A Comprehensive Therapy Designed to Address the Key Underlying Drivers of Primary Open Angle Glaucoma
Primary Open Angle Glaucoma has traditionally been described through the lens of intraocular pressure and optic nerve cupping. Those factors matter. However, the scientific literature also points to additional mechanisms that can influence glaucoma onset and progression: impaired ocular perfusion, vascular dysregulation, oxidative stress, neuroinflammation, mitochondrial dysfunction, neurotrophic-factor deprivation, glutamate excitotoxicity, axonal transport failure, ferroptosis-related lipid injury, extracellular matrix remodeling, and systemic vascular-metabolic stress.NRT is designed as a comprehensive support platform for these converging biological processes.
The goal is not to replace pressure control or to claim reversal of optic nerve damage. The goal is to support the living tissue around the disease process: retinal ganglion cells, optic nerve head microcirculation, glial cells, mitochondria, vascular endothelium, connective tissue matrix, and the whole-person systems that influence oxygen delivery and inflammatory balance.

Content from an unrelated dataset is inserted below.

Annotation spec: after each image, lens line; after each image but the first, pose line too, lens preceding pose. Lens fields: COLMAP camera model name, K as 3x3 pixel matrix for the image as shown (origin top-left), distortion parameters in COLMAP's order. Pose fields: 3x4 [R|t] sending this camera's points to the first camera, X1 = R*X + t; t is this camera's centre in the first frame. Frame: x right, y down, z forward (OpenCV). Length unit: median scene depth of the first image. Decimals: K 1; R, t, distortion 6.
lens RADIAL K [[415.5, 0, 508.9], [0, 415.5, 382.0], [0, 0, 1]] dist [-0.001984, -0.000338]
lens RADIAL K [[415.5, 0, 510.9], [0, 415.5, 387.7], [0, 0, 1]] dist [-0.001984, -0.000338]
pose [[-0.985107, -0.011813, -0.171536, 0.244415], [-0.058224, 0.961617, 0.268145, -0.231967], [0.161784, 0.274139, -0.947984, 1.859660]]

In this model, the eye is not isolated from the body. Blood pressure patterns, sleep quality, autonomic tone, chronic stress, insulin resistance, systemic inflammation, endothelial function, nutritional status, gut immune signaling, and mitochondrial health may all influence the optic nerve's ability to tolerate stress. NRT therefore evaluates glaucoma as an ocular disease with systemic biological context.

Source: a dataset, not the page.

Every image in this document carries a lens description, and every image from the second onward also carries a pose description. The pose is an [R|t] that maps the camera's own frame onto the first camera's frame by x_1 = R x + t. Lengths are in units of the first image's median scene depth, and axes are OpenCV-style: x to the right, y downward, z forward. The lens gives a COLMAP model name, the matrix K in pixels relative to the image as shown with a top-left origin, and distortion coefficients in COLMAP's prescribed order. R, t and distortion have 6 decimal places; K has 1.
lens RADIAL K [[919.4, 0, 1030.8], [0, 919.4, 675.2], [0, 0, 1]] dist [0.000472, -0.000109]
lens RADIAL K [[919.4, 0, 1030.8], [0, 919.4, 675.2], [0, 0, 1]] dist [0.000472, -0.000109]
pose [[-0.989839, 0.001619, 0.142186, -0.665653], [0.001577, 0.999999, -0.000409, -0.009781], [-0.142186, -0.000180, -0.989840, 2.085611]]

Traditional Chinese Medicine and Ayurvedic medicine are interpreted through modern biomedical language wherever possible. TCM concepts such as Blood Stasis, Qi Deficiency, Liver-Kidney deficiency, Yin deficiency, and internal wind are not presented as literal biomedical diagnoses. They are traditional pattern frameworks that may loosely parallel vascular dysregulation, impaired tissue nourishment, neurodegenerative vulnerability, inflammatory heat, autonomic instability, or chronic metabolic depletion. Ayurvedic concepts such as Vata, Pitta, Kapha, Majja Dhatu, Rakta Dhatu, and Ojas can be discussed as interpretive frameworks related to nervous system regulation, inflammatory tone, circulation, neural tissue support, and resilience.
Modern research increasingly studies herbal and traditional formulas using systems biology, network pharmacology, transcriptomics, proteomics, metabolomics, and molecular pathway analysis. A single herb may contain dozens or hundreds of bioactive compounds, and a traditional formula may contain hundreds or thousands of phytochemicals. These compounds may influence oxidative stress pathways, inflammatory cytokines, endothelial function, mitochondrial resilience, apoptosis signaling, and neurotrophic pathways. Evidence quality varies, and clinical claims must remain cautious, but the multi-component nature of these therapies aligns with the multifactorial biology of glaucoma.